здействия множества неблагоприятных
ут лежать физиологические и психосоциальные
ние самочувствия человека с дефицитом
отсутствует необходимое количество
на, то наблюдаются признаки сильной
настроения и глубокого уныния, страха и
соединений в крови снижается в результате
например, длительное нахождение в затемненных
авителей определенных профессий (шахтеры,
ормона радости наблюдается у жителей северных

» Problem to solve
The answer must be a word-for-word restatement of the records.

» Solution for this task
здействия множества неблагоприятных
ут лежать физиологические и психосоциальные
ние самочувствия человека с дефицитом
отсутствует необходимое количество
на, то наблюдаются признаки сильной
настроения и глубокого уныния, страха и
соединений в крови снижается в результате
например, длительное нахождение в затемненных
авителей определенных профессий (шахтеры,
ормона радости наблюдается у жителей северных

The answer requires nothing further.